Selection:
+++

TheFilmTruth23 December 2015
Warning: Spoilers
To begin, if you want to make it through the whole film in one sitting it's best if you are locked and loaded with caffeine or some form of amphetamine because it is very slow, very long, and very boring. Don't get me wrong, I'm a big QT fan and usually enjoy the great slow, long and creative dialog in his films, but sadly the "great and creative" doesn't exist here. Normally I can't wait for his next film to come out, but even after seeing the trailer a couple months back I said "uh oh, this doesn't look anywhere near up to par." Little did I know what an understatement of epic proportions that would be.

As other reviewers have pointed out, the single positive aspect was the beautiful wide landscape and horse drawn carriage scenes. Unfortunately they only lasted a few minutes in total.

Here are just a few of the things that really stuck out:

  • Not a single character (of the main eight) was likable in the least bit so it never mattered who got killed. Kurt Russell is one of my favorite actors and I wanted to like or root for him but even he couldn't save this stinker. After a short amount of time I was wishing everyone would start killing one another so this travesty would come to an end.

  • At an early point I got the feeling QT made a bet with someone to see if he could outdo himself by using the "N" word more times than in Django. Or, more likely he has a sick fetish and loves to hear the word as often as possible. Needless to say it is overwhelmingly painful having to unnecessarily hear it hundreds of times. "But wait!" the blind loyal Tarantino Kool-aid drinking followers will say, "it was extremely racist back then and he's just being authentic to the times!" Well in that case riddle me this: how is it that Sam Jackson along with everyone else had perfect straight white Hollywood teeth which we got multiple close- ups on??? If he was trying to be authentic all those pearly whites would have been closer to gruesome than the straight, white perfection we saw. Ever see Barry Pepper's character in the last "True Grit"? Now that was realistic! There are plenty of other similar things even slightly perceptive viewers will pick up on which were simply wrong and out of place for the times. You'll see for yourself if you decide to mosey on down this steaming poop trail.

+++

Written instruction: Reproduce word for word the passage of the film review that opens with the words "As other reviewers" and closes with "come to an end.".

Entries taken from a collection

+++

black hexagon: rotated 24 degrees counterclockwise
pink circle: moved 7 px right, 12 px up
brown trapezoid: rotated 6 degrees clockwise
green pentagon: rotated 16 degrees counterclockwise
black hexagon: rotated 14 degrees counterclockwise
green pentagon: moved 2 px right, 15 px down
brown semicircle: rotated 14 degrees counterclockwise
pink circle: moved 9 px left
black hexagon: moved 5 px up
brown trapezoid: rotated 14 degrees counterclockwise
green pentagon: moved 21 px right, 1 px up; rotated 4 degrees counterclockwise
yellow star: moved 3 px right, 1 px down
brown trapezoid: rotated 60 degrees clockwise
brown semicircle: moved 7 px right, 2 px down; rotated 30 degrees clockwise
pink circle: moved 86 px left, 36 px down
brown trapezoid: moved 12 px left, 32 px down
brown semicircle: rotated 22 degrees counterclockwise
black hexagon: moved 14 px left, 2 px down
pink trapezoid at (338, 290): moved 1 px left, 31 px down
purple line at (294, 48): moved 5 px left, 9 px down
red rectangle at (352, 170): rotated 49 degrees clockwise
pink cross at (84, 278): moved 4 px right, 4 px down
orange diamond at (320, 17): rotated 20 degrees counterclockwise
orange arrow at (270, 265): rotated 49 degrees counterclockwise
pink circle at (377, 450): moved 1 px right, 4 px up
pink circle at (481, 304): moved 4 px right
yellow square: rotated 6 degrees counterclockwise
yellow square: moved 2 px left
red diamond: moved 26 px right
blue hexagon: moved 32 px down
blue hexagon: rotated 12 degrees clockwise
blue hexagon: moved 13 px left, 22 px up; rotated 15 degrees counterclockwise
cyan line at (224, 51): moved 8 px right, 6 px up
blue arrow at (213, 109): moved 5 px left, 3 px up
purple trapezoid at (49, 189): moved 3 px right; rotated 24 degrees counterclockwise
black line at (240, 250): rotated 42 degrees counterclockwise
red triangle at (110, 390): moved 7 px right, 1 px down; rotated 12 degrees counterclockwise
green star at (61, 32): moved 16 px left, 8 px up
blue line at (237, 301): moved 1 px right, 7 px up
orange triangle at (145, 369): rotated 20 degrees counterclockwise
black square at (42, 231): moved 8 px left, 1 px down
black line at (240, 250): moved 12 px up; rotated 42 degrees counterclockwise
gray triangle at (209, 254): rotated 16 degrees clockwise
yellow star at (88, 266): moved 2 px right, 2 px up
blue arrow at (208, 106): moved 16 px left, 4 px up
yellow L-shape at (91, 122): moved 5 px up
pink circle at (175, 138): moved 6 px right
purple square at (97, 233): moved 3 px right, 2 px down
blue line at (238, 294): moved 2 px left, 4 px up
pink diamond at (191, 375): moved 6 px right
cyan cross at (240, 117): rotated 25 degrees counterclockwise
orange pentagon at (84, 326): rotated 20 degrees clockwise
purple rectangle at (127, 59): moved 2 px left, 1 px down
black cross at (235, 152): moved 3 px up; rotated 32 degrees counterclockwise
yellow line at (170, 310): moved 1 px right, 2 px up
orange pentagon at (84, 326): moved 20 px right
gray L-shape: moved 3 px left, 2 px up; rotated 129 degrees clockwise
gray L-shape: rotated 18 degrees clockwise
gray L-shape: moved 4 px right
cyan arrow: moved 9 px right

+++

Solved exercise:
As other reviewers have pointed out, the single positive aspect was the beautiful wide landscape and horse drawn carriage scenes. Unfortunately they only lasted a few minutes in total.

Here are just a few of the things that really stuck out:

  • Not a single character (of the main eight) was likable in the least bit so it never mattered who got killed. Kurt Russell is one of my favorite actors and I wanted to like or root for him but even he couldn't save this stinker. After a short amount of time I was wishing everyone would start killing one another so this travesty would come to an end.